Segundo o consultor, o setor encontrou uma maneira de existir em 2020, recorrendo às aulas remotas. Agora, passará por um processo de profissionalização em que um formato capaz de mesclar aulas remotas e presenciais será consolidado. O processo deve levar alguns anos.
Há também uma oferta maior de cursos a distância, com preços mais baratos aos alunos. "Os novos modelos educacionais são híbridos, com enxugamento da carga horária, o que se reflete no preço final", afirma Carlos Monteiro, presidente da CM Consultoria.
Esse cenário trouxe mais competição. Em especial, pelo esvaziamento do Fies (Fundo de Financiamento Estudantil). No auge do programa, em 2014, foram oferecidos 733 mil contratos, com juros abaixo da inflação e prazo maior de quitação.
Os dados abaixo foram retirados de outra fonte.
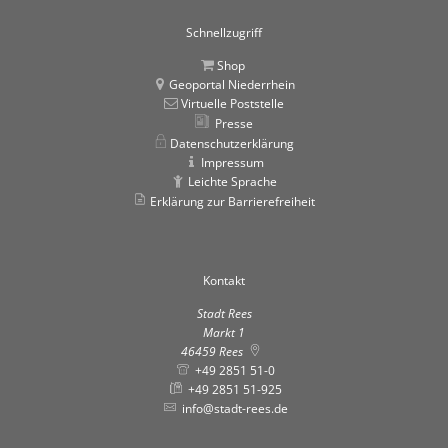
Schnellzugriff
Shop
Geoportal Niederrhein
Virtuelle Poststelle
Presse
Datenschutzerklärung
Impressum
Leichte Sprache
Erklärung zur Barrierefreiheit
Kontakt
Stadt Rees
Markt 1
46459
Rees
+49 2851 51-0
+49 2851 51-925
info@stadt-rees.de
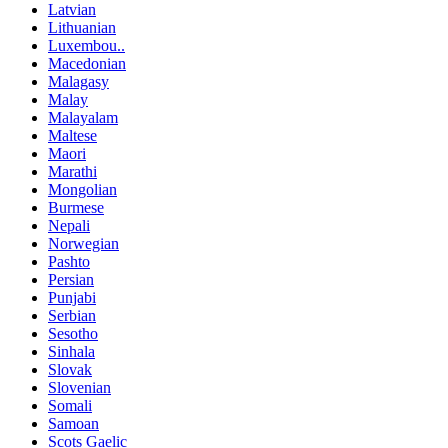
Latvian
Lithuanian
Luxembou..
Macedonian
Malagasy
Malay
Malayalam
Maltese
Maori
Marathi
Mongolian
Burmese
Nepali
Norwegian
Pashto
Persian
Punjabi
Serbian
Sesotho
Sinhala
Slovak
Slovenian
Somali
Samoan
Scots Gaelic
A partir de 2015, o programa foi reformulado, com redução no número de vagas e maior rigidez para a contratação, motivadas principalmente pela alta inadimplência. A previsão de oferta para 2021 é de 93 mil vagas.
Isso fez com que mais alunos buscassem alternativas de financiamento privado. As opções são variadas e incluem desde bancos como o Bradesco e Banco do Brasil, que oferecem linhas de crédito, muitas vezes em parceria com as próprias instituições de ensino, até startups, que também oferecem soluções no segmento.
Exemplos de startups são a Mova e a Biva, que atuam na categoria de Sociedade de Crédito entre Pessoas (SPE), e permitem a realização de empréstimos sem intermediação bancária
Para fazer frente à concorrência, a Pravaler também deve buscar o crescimento inorgânico através de fusões e aquisições. Desde o fim de 2020, a companhia criou uma área de M&A para estudar oportunidades na área de educação.
A companhia busca startups que oferecem soluções de crédito de nicho, para cursos específicos, muitas vezes fora do ensino superior. "É o tipo de empresa que queremos estar mais próximos", afirma Furlan. As primeiras negociações devem ser concluídas ainda neste ano.